Even if the report prepared by the Greek Central Bank is an attempt to exert pressure on the European Commission, the European Central Bank and the International Monetary Fund the situation is still really grave.

Jeffrey Sachs, Director, Earth Institute at Columbia University, believes that Europe's demands - ostensibly aimed at ensuring that Greece can service its foreign debt - are petulant, naive and fundamentally self-destructive. In rejecting them, the Greeks are not playing games; they are trying to stay alive. According to him, «Conditions in Greece today are reminiscent of those in Germany in 1933. Of course, the European Union need not fear the rise of a Greek Hitler, not only because it could easily crush such a regime, but also - and more important - because Greece's democracy has proved impressively mature throughout the crisis. But there is something that the EU should fear: destitution within its borders and the pernicious consequences for the continent's politics and society».The American economist comes to the conclusion that «Unfortunately, the continent remains split along tribal lines. Germans, Finns, Slovaks and Dutch - among others - have no time for the suffering of Greeks. Their political leaders tend to their own, not to Europe in any true sense. Relief for Greece is an especially fraught issue in countries where far-right parties are on the rise or center-right governments face popular left-wing opposition».

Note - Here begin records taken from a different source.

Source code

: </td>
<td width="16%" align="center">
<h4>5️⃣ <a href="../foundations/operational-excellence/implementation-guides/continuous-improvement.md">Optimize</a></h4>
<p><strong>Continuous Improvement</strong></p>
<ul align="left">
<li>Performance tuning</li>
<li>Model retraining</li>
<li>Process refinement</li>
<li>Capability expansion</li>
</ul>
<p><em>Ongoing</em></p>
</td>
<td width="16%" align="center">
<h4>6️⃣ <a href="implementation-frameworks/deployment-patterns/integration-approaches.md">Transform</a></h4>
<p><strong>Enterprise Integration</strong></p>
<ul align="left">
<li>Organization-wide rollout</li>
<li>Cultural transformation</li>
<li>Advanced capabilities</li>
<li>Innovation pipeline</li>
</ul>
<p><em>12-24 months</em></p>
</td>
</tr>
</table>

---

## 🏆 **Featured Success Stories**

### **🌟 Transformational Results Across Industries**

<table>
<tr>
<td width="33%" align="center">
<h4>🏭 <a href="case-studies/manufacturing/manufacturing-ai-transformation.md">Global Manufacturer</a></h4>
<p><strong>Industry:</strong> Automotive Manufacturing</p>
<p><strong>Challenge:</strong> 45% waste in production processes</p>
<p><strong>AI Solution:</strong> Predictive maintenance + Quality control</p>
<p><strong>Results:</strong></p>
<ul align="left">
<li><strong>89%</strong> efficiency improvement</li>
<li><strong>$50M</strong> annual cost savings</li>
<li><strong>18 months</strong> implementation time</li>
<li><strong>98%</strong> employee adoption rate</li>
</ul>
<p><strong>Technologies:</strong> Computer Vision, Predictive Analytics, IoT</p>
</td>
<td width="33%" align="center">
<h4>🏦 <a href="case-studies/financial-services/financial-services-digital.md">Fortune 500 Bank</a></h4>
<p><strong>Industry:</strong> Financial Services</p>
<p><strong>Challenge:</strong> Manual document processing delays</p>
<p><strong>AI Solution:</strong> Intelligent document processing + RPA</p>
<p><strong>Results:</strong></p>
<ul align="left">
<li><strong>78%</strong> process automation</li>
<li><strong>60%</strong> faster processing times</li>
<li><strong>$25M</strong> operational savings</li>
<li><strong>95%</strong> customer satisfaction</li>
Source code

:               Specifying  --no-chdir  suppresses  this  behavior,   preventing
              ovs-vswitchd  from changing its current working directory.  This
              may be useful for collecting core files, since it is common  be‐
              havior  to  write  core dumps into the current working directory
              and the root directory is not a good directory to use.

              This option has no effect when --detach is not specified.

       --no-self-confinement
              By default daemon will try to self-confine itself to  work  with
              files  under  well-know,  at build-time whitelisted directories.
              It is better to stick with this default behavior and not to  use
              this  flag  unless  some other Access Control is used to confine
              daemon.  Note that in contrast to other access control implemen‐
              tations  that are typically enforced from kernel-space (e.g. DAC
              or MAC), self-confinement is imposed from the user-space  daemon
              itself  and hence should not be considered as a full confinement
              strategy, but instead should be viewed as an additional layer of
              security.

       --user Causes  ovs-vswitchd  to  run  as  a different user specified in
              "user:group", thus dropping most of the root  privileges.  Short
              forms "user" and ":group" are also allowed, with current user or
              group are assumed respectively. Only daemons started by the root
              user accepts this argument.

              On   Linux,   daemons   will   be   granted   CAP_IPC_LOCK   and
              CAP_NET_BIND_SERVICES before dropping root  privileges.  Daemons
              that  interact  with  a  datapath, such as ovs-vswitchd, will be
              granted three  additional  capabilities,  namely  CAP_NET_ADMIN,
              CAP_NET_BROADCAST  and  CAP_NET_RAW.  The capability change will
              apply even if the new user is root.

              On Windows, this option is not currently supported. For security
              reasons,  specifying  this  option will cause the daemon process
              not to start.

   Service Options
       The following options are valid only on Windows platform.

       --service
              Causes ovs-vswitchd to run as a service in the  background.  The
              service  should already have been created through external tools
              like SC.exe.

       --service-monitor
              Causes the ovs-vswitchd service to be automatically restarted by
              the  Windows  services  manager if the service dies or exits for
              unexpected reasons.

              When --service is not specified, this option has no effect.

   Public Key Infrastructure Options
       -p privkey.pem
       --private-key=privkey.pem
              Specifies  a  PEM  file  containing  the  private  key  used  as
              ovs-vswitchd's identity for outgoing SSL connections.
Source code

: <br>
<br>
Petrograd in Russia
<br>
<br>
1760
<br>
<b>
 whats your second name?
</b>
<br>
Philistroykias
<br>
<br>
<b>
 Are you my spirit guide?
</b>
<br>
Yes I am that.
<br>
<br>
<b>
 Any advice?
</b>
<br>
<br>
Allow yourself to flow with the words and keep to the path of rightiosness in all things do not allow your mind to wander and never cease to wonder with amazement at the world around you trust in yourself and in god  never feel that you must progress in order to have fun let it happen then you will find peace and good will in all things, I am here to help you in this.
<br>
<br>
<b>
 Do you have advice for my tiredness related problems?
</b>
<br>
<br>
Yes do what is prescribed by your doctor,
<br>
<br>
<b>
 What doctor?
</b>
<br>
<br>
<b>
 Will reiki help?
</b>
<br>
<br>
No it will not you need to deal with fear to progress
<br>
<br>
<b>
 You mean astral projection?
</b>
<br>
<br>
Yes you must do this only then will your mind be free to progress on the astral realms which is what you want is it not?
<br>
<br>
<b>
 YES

Summing it all up here’s what we have: about €250 billion euros have gone down the drain, the collapse of eurozone is looming and a ghost of new Hitler appears to show up at the horizon. It’s no better at the «eastern front». In the run-up to the EU June 25-26 summit, Die Welt reported the Europe may face huge losses if the anti-Russian sanctions continue. The European Union could lose up to €100 billion ($114 billion) due to the anti-Russian sanctions if things remain unchanged, a study by the Austrian Institute of Economic Research revealed Friday, June 19. Die Welt newspaper reported that the research, conducted exclusively for the Leading European Newspaper Alliance (LENA), considered the worst-case scenario, if the sanctions remain in place. «If the situation does not change fundamentally, our most pessimistic scenario will come true», one of the research authors Oliver Fritz was quoted as saying by Die Welt. According to the calculations, current political situation can also affect over 2 million EU jobs because of the declining exports. In contrast to the analysts’ forecast, the European Commission said that the losses incurred by the European Union were «relatively small and manageable», the newspaper points out. [1]

According to Die Welt, the conclusions of the Austrian Institute are much more pessimistic than the estimates made public by European Commission which says that the damage from the sanctions war is insignificant and easy to make up for. The German newspaper believes that the European Commission makes a short-term forecast while WIFO experts take a look into a far more distant future.

According to WIFO’s assessment, Germany will shoulder the main burden. A total of 500,000 jobs are under the threat of liquidation in Germany now. The German economy will lose €27 billion and its GDP will contract by 1% in the coming years, according to experts’ estimates. Italy will lose over 200,000 jobs and 0.9% of GDP while France’s losses will amount to 150,000 jobs and 0.5% of GDP. Poland, Estonia and Spain will suffer too. Germany has already lost 175 thousand working places with 290 thousand more to be lost in case the sanctions war continues. Unemployment rate may increase by 185 thousand in Poland, 135 thousand in Italy, 115 in Spain, 95 thousand in France, 80 thousand in Great Britain and 75 thousand in Estonia. Together with Switzerland the European Union has already lost 950 thousand working places. With the sanctions in force unemployment will increase by 1 million 460 thousand.

These facts prove that the European Union faces the system’s political and economic crisis with its leaders unable to control the situation. Many far-sighted and sober-minded European politicians and businessmen set eyes on the East. The discussions at the Saint-Petersburg’s event prove this fact too.